Um método que me contaram recentemente segue mais ou menos esta linha:

Imagine 5 segundos. Um, dois, três, quatro, cinco (estala os dedos a cada número). Imagine que tinha uma brasa acesa na sua mão durante esse tempo. Se acha isso doloroso, imagine passar a eternidade no Inferno, onde estará a arder completamente e sempre! Por isso, aceite Jesus (seja lá o que isso fôr), e irá para o Céu!

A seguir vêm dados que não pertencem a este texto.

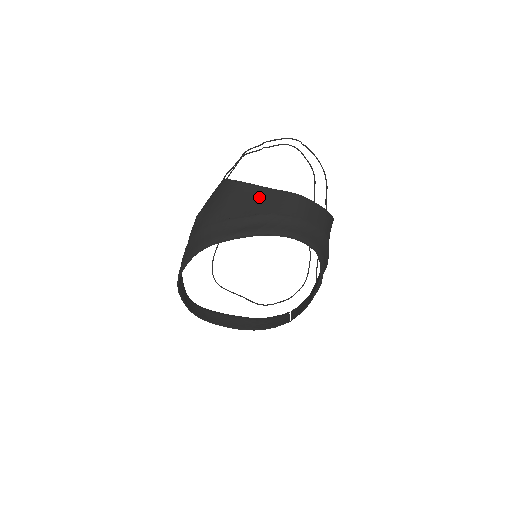
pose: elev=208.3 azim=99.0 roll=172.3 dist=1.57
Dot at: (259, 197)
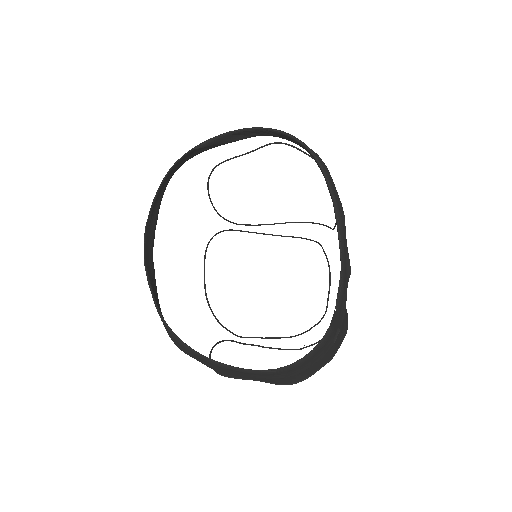
Dot at: occluded
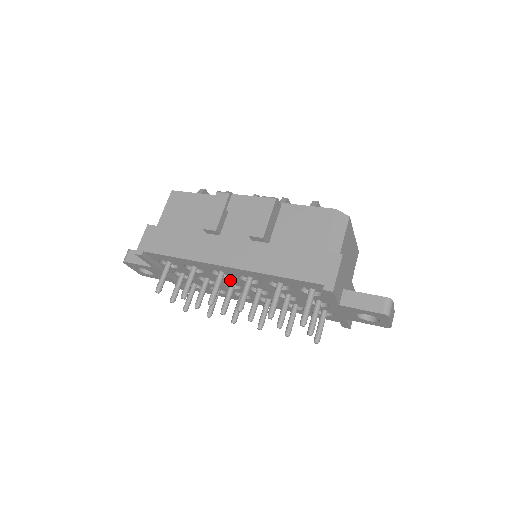
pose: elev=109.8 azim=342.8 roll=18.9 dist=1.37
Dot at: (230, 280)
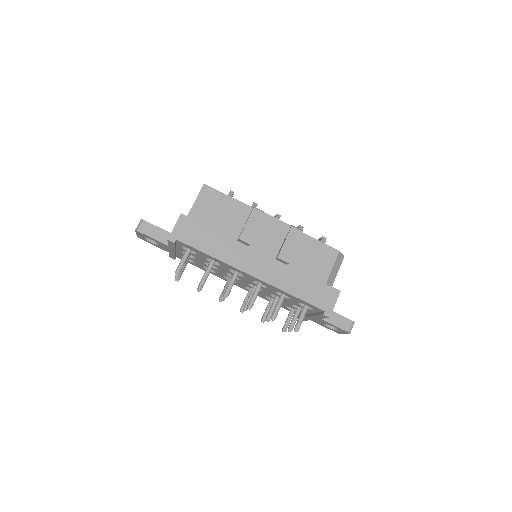
Dot at: (238, 276)
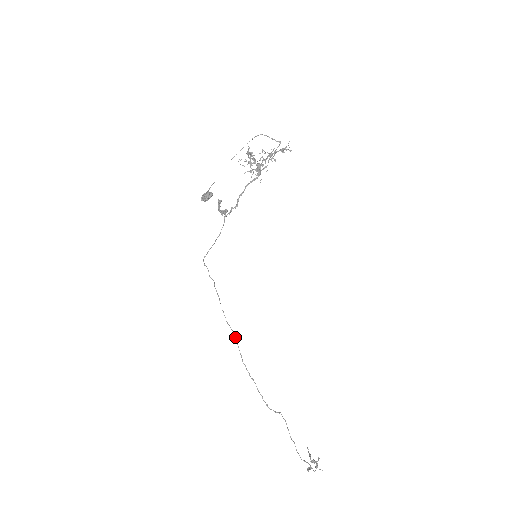
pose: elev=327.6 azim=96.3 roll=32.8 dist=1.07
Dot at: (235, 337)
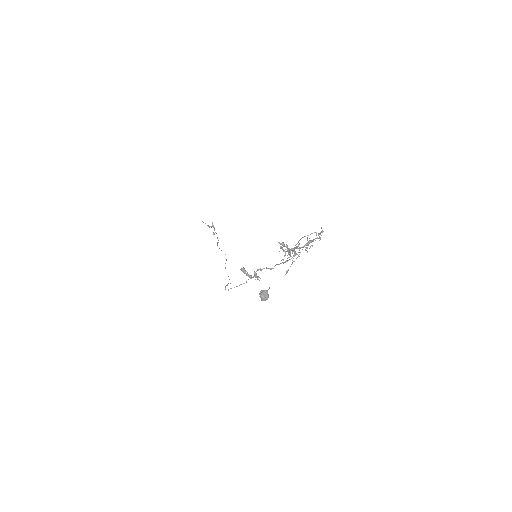
Dot at: occluded
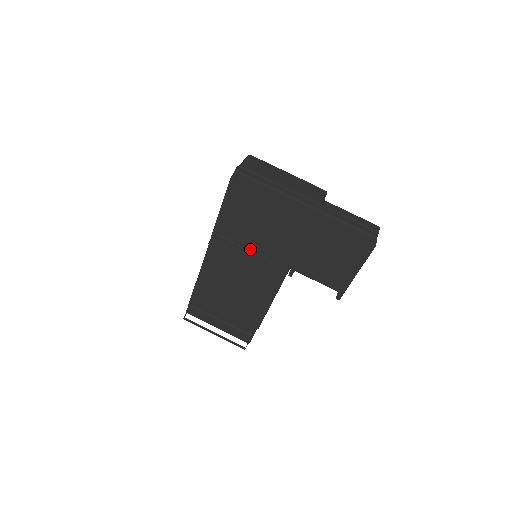
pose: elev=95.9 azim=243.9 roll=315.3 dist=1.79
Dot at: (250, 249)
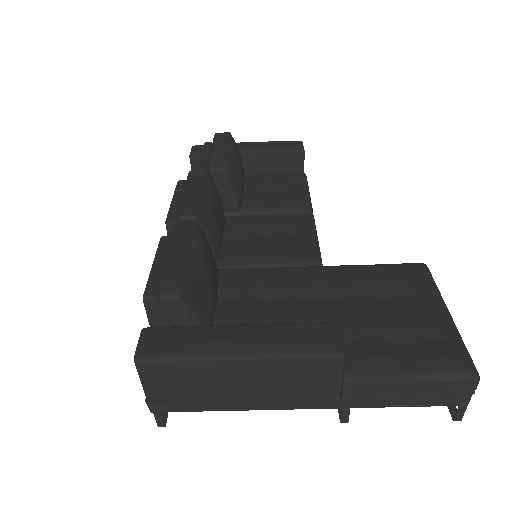
Dot at: occluded
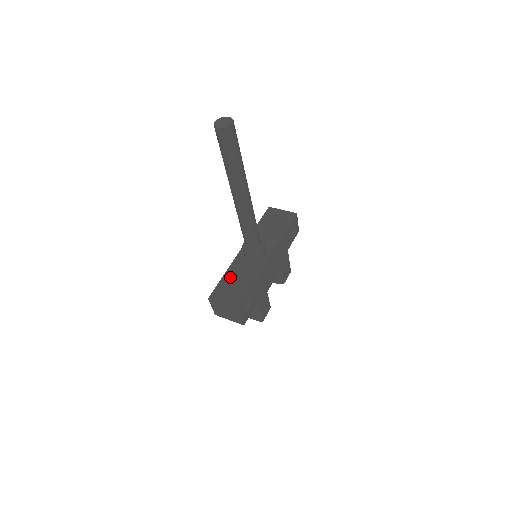
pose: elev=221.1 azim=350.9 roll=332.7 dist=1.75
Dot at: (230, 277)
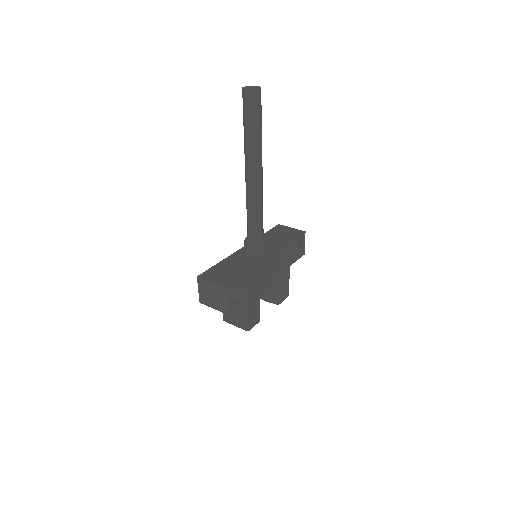
Dot at: (225, 265)
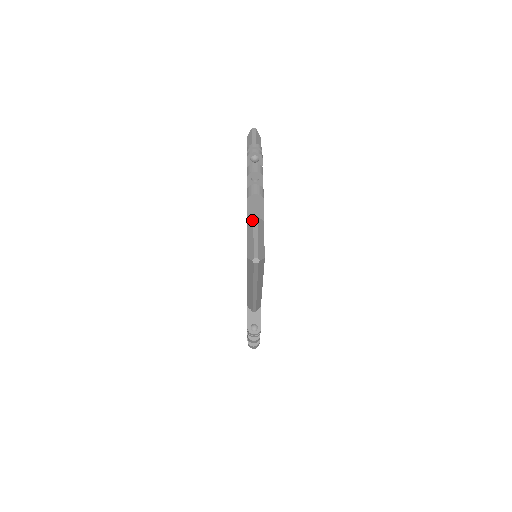
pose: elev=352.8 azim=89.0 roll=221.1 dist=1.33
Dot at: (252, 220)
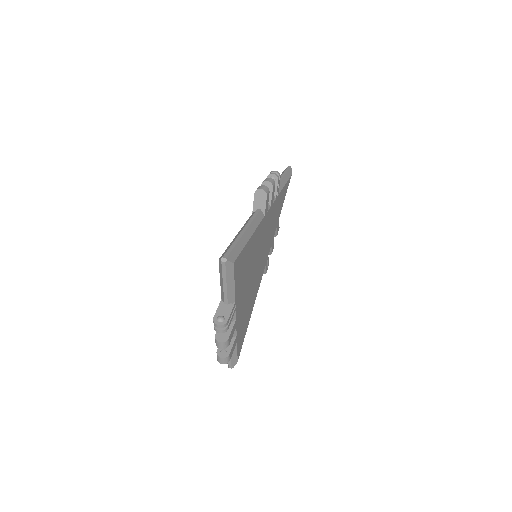
Dot at: occluded
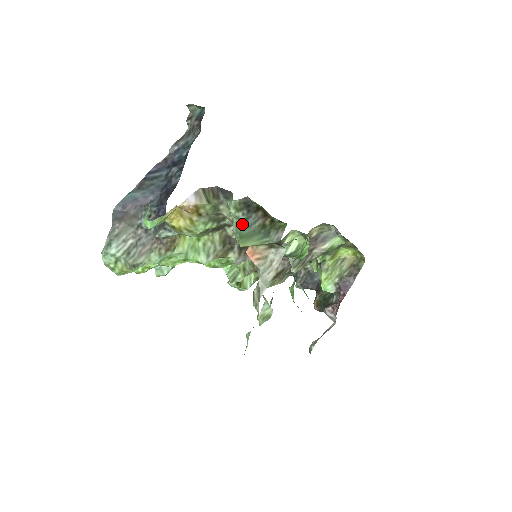
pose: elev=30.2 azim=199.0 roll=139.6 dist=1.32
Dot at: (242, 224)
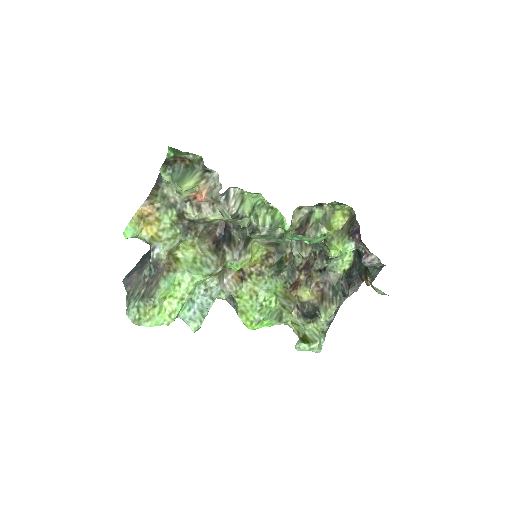
Dot at: (173, 175)
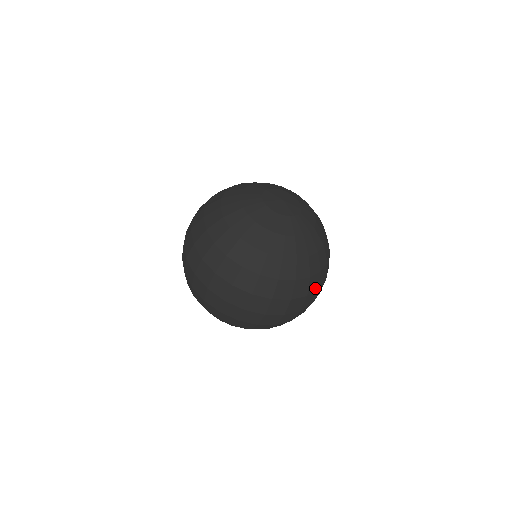
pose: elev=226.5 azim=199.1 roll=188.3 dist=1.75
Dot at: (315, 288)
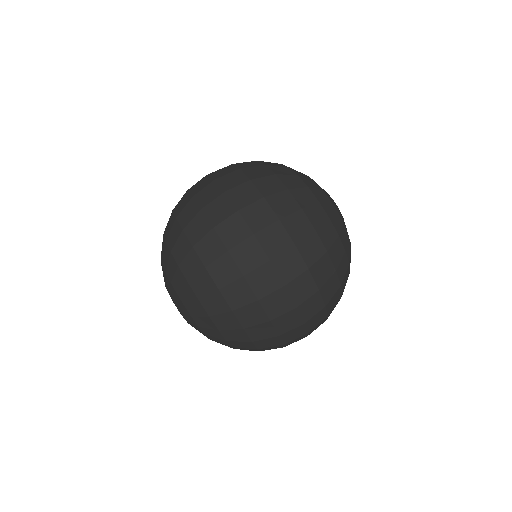
Dot at: (293, 234)
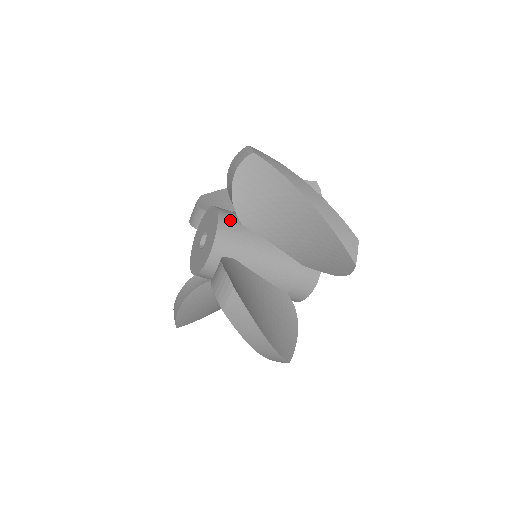
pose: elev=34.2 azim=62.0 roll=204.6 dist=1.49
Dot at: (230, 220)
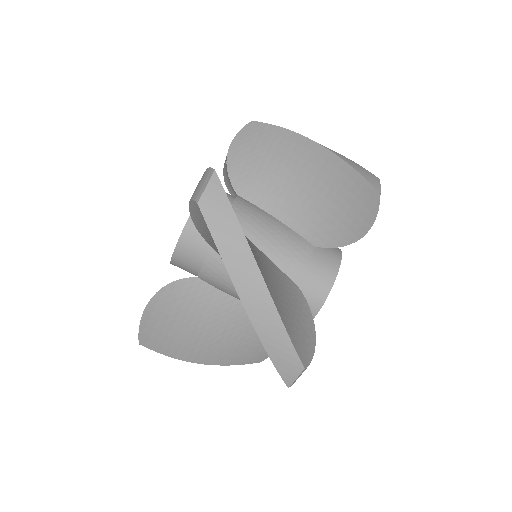
Dot at: occluded
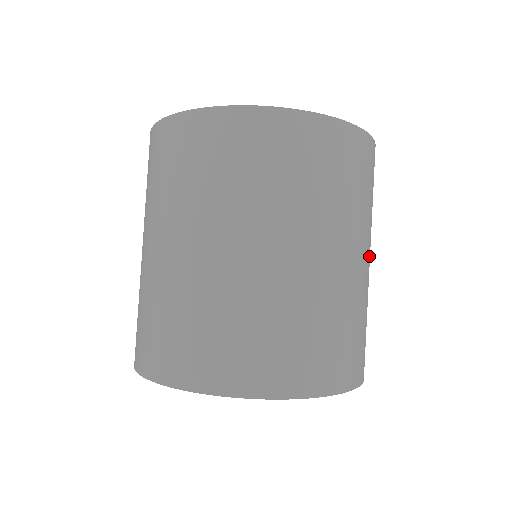
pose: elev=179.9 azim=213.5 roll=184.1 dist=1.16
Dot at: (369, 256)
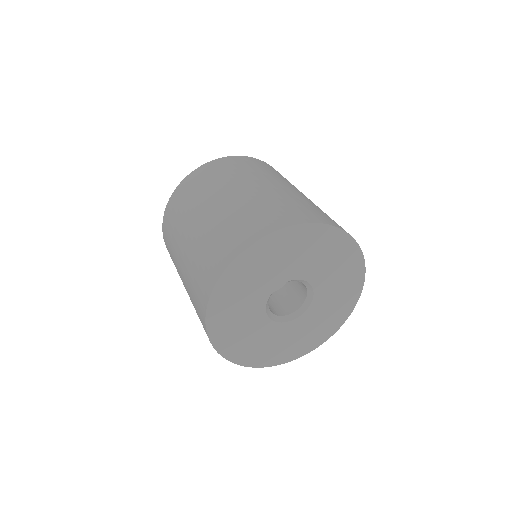
Dot at: occluded
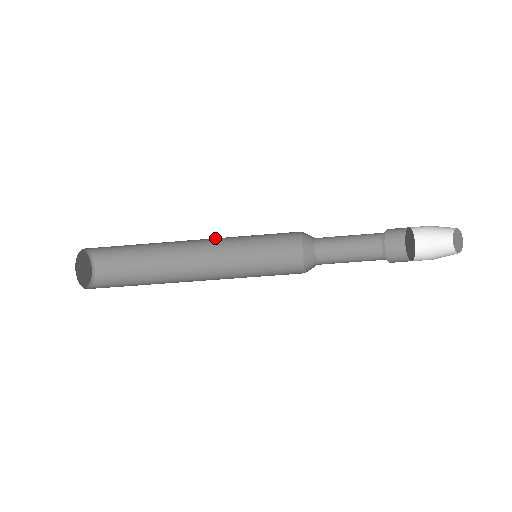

Isto é evangelismo pelo medo, e é completamente contra o que era feito pela igreja dos primeiros séculos. Mas depois houve uns cromos quaisquer na idade média que se lembraram de criar esta visão do inferno, e usar isso para fazer convertidos. E pelos vistos ainda não desapareceu.

Você está livre do Inferno. Passe na igreja e receba a sua benção

Sempre gostei do jogo do monopólio. Não sei explicar, mas sempre gostei. E por alguma razão que não percebo bem, visto que acho ser um jogo de sorte, quase sempre ganho. Depois de tantos anos de jogar ao monopólio, e ganhar, ficou bem claro para mim que a igreja não é um jogo de monopólio.

Infelizmente nem todos chegam a essa conclusão. Estou um bocado cansado de ver pregações que seguem esta linha: "Você está a caminho do Inferno. Mas eu tenho a solução para si! Faça esta oração (normalmente chamada de oração do pecador) e receberá a vida eterna! E Deus o irá abençoar de maneiras que nem imagina!"

A vida eterna é grátis mas não é barata. Jesus morreu para que nós podéssemos ter a vida eterna, e certamente que ele deseja que nós a tenhamos. E é verdade que para a obter basta uma decisão de aceitar Cristo como Senhor das nossas vidas. Isso obviamente pressupõe que acreditamos nele e que decidimos passar a viver a nossa vida de acordo com os seus mandamentos. Mas ao tomarmos essa decisão, temos de estar cientes de que nem tudo são rosas. Seguir Jesus implica um preço. Seremos gozados, maltratados, incompreendidos, e nem sempre conseguiremos fazer a sua vontade. Por outro lado sentimos a presença e a paz de Deus connosco quando mais precisamos.

A vida eterna não é uma oração que se faz para nos livrarmos do Inferno, é antes uma decisão que se toma de nos tornarmos seguidores de Jesus, e isso implica estar disposto a pagar o preço, seja ele qual for. A vida eterna vive-se dia a dia.